Il marchese ripiegò lentamente il rapporto di Barnaba, e porgendolo all'amico, disse con posata gravità:

— Sì certo, questo può esser molto..... e può esser nulla. Provato che quel Bigonci sia un segreto agente del partito rivoluzionario, le attinenze di quei giovani ed i loro convegni con esso acquistano una grave presunzione di colpa; ma ciò rimane egli provato? Vi ha qualche cosa che lo dimostri oltre l'allegazione di questo agente?

— A dire il vero, rispose il Governatore, finora una prova positiva non si ha tuttavia.... ma si avrà. Quel cotale non si è ancora potuto arrestare.... ma lo arresteremo; ed allora....

— Intanto si è fatta la perquisizione nell'alloggio di questo Bigonci e dei suoi compagni, non è vero?

— Sì: ed ecco il rapporto dell'altro agente detto il Rosso.

— Presso il signor Benda non fu trovato nulla di veramente grave....

— Che? Mi burli? E questi libri incendiari? E quella carta che il Selva con tanta arte ed audacia giunse a distruggere? Non sono tutte queste cose l'indizio dei mali propositi di codesta gente?

— Sì, ma non una prova d'una congiura, d'un vero cominciamento di atti criminosi. Di quella carta, poichè fu distrutta, non possiamo al giusto misurare il valore, e sopra semplici congetture io sento che si deve andare adagio a procurar la rovina di tanti poveri giovani e delle loro famiglie. Nella supposizione di quel Barnaba, d'una vera cospirazione, qualche cosa che la riguardasse, corrispondenze od altro, avrebbe dovuto trovarsi presso i supposti congiurati; ebbene quali documenti furono sequestrati che valgano a fondare l'accusa?

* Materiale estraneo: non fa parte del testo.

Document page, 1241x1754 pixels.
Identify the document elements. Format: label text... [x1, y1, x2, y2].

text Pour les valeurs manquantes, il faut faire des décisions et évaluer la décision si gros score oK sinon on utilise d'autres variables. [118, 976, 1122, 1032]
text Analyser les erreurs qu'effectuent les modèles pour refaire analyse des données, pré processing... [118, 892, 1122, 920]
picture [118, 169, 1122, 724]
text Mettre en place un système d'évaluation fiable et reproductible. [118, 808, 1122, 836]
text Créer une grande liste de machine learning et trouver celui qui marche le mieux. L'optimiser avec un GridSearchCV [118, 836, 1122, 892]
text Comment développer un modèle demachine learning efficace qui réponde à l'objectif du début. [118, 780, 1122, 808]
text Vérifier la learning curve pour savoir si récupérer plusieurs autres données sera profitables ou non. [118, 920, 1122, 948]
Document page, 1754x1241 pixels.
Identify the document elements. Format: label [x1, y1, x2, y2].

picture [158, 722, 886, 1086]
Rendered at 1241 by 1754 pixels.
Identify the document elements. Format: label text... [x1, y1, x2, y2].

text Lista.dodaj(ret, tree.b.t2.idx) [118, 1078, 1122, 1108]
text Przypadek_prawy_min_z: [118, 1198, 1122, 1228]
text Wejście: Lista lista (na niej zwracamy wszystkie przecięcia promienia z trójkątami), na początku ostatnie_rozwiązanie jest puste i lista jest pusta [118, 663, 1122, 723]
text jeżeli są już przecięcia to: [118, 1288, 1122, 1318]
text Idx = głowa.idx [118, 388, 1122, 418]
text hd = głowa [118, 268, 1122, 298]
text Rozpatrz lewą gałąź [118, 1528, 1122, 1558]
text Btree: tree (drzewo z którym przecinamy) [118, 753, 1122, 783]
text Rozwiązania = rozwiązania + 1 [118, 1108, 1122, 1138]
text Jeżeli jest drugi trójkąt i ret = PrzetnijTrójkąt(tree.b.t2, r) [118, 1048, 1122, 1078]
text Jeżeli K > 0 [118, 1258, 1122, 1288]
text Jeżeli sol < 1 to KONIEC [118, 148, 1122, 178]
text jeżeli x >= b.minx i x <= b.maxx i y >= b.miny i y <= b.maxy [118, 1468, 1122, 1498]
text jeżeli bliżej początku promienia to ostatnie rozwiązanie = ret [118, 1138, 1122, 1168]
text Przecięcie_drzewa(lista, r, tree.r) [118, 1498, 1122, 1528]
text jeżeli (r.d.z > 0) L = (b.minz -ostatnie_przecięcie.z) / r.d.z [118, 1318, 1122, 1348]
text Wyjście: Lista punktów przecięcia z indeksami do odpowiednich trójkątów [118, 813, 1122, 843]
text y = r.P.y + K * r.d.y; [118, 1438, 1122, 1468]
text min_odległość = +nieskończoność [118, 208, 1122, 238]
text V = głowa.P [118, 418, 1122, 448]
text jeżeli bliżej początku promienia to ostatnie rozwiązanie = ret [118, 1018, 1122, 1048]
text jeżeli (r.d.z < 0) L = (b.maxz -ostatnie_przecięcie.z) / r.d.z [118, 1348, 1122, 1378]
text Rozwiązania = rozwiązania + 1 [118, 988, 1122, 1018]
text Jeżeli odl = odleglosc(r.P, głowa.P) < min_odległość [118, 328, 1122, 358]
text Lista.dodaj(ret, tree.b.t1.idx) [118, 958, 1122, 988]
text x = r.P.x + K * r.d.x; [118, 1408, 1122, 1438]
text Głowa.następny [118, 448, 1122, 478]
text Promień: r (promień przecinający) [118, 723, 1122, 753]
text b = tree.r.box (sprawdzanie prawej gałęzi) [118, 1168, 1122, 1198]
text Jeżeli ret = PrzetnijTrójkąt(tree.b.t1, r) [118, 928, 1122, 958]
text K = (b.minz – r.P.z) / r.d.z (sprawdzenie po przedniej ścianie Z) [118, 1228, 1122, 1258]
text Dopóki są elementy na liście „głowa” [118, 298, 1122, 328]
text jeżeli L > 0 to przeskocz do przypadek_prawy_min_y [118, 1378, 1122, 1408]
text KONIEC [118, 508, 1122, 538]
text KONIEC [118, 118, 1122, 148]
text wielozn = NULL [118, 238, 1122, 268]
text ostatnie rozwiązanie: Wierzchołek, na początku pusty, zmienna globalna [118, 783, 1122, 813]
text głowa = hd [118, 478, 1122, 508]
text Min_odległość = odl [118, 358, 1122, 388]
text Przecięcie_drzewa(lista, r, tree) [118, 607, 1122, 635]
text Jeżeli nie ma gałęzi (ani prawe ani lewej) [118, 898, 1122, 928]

— Documenti positivi... veramente no; ma quanto basta per rivelare le tendenze, i concetti e la temerità di quella si può dire congrega. Da questo scartafaccio (e pose la mano sopra il manoscritto di Maurilio) apparisce come l'ispiratore di questa gente abbia da dirsi un certo giovinastro senza nome e senza famiglia, un antico vaccaro inurbatosi non so come, che ha studiato a casaccio non so dove nè per che mezzi, ed ha manifestato in questo zibaldone un amalgama di teorie audacissime e di dottrine sovversive, di tentativi letterari e di aspirazioni politiche, di versi e di prose, un piccolo Rousseau in erba o qualche cosa di simile con declamazioni alla Mazzini. Tofi ha avuto la buona ispirazione di far arrestare anche questo Maurilio...

Siffatto nome fece dare in un sussulto il marchese di Baldissero.

— Maurilio! Esclamò egli con voce non priva di emozione. E' si chiama con questo nome?